When teams evaluate an AI safety guardrail, they fixate on attack detection: how many jailbreaks does it catch? It's the wrong first question. In banking, the metric that decides whether a guardrail survives contact with production is the false-positive rate — how often it blocks a legitimate customer.
The asymmetry of scale
Consider a retail bank assistant handling one million customer messages a day. The overwhelming majority are benign: balance checks, card activation, payment queries. Attacks are rare by comparison.
Now apply two guardrails. One has a 0.5% false-positive rate; the other, 30%. At a million messages a day, that's the difference between roughly 5,000 wrongly-blocked customers and 300,000. The second model doesn't protect the bank — it breaks it.
A 30% false-positive rate means one in three real customers gets told "no." No product team will keep that switched on.
Why generic guards have high FPR
General-purpose safety models are trained to be suspicious of language that looks risky. But financial language is full of words that look risky out of context — "transfer," "account access," "override the limit," "bypass." A model that hasn't learned the difference between a fraudster and a frustrated customer flags both.
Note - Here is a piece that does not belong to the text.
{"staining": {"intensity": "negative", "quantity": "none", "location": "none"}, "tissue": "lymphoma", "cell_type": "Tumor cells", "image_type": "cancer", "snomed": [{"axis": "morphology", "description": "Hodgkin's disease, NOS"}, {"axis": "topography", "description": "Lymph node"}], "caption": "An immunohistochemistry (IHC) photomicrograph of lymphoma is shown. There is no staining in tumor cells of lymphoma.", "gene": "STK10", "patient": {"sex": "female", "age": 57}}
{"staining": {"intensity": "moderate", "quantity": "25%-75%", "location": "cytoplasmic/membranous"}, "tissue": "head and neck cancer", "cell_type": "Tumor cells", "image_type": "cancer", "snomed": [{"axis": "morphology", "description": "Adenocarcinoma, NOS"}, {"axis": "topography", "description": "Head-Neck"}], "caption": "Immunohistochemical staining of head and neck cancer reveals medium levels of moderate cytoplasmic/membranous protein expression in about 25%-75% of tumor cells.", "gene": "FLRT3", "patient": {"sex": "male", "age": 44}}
In independent evaluation, one popular open guard posted a 96.9% AgentHarm false-positive rate — it flags almost every real banking query as an attack. It scores well on attack recall and is completely unusable in production.
How Lynx gets to 0.5%
Lynx is trained on BFSI-specific adversarial and benign data, so it learns the boundary between attack intent and legitimate financial requests. The result is a 0.5% false-positive rate on AgentHarm while maintaining a 0.994 HackaPrompt R score — at 184M parameters and 11.6ms latency.
- Catch the attacks: high recall on prompt injection, jailbreaks and malicious intent.
- Leave customers alone: a false-positive rate low enough to run at production scale.
- Stay fast: real-time latency for customer and agent workflows.
The takeaway
When you evaluate a safety model, ask for the false-positive rate on realistic, in-domain traffic — and treat anything in double digits as a non-starter. Detection without precision isn't safety; it's a switch waiting to be turned off.